Extending the chance for people from diverse backgrounds to participate in Higher Education (HE) is a priority in the UK and many countries internationally. Previous work on widening participation in HE however has focussed on why people choose to go to university but this vital new research has focussed on looking at why people choose not to go. Moreover, much of the extant literature concentrates on the participation decisions of teenagers and young adults whereas this book foregrounds adult decision-making across the life-course. The book is also distinctive because it focuses on interview data generated from across the membership of inter-generational networks rather than on individuals in isolation, in order to explore how decision-making about educational participation is a socially embedded, rather than an individualised, process. It draws on a recent UK-based empirical study to argue that this network approach to exploring educational decision making is very productive and helps create a comprehensive understanding of the historically dependent, personal and collective aspects of participation decisions.
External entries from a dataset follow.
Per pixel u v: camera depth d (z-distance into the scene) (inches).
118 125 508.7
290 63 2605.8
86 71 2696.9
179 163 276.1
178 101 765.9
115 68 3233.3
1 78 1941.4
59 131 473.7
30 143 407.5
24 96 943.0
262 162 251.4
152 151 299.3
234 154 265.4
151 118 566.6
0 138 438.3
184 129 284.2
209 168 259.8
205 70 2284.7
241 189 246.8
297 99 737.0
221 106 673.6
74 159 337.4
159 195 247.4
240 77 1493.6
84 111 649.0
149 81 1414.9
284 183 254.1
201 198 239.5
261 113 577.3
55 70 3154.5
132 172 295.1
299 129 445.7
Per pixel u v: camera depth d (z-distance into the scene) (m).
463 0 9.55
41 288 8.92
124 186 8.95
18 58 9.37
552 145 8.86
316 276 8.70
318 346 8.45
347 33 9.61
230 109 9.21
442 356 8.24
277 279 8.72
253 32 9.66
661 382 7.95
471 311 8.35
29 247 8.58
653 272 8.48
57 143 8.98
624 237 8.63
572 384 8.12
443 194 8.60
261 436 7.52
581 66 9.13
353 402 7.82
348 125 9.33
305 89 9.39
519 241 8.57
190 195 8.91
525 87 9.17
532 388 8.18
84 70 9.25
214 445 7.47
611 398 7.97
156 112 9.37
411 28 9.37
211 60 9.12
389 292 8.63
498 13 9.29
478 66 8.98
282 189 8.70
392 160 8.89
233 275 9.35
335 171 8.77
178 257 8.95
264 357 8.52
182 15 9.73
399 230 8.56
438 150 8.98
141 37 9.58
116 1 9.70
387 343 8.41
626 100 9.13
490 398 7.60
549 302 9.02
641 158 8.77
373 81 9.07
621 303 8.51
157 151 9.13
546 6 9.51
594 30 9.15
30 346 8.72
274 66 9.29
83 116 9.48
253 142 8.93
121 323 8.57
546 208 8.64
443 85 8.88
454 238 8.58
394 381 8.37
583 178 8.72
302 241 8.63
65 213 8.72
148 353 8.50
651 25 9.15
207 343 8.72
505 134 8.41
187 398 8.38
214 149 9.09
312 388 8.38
This book examines, therefore, the ways in which (non-) decision-making about HE is embedded within a range of social networks consisting of family, partners and friends, and to what extent future participation in HE is conceived as within the bounds of possibility. It:
provides a conceptual framework for understanding the value of network-based decision-making about participation in HE, in the light of the changing historical and policy contexts in which it is always located;
highlights the importance of researching the socially embedded narratives of ‘ordinary people’ in order to critique the deficit discourse which dominates debates about widening participation in HE;
discusses the policy and practice implications of the network-based approach for widening participation and educational institutions.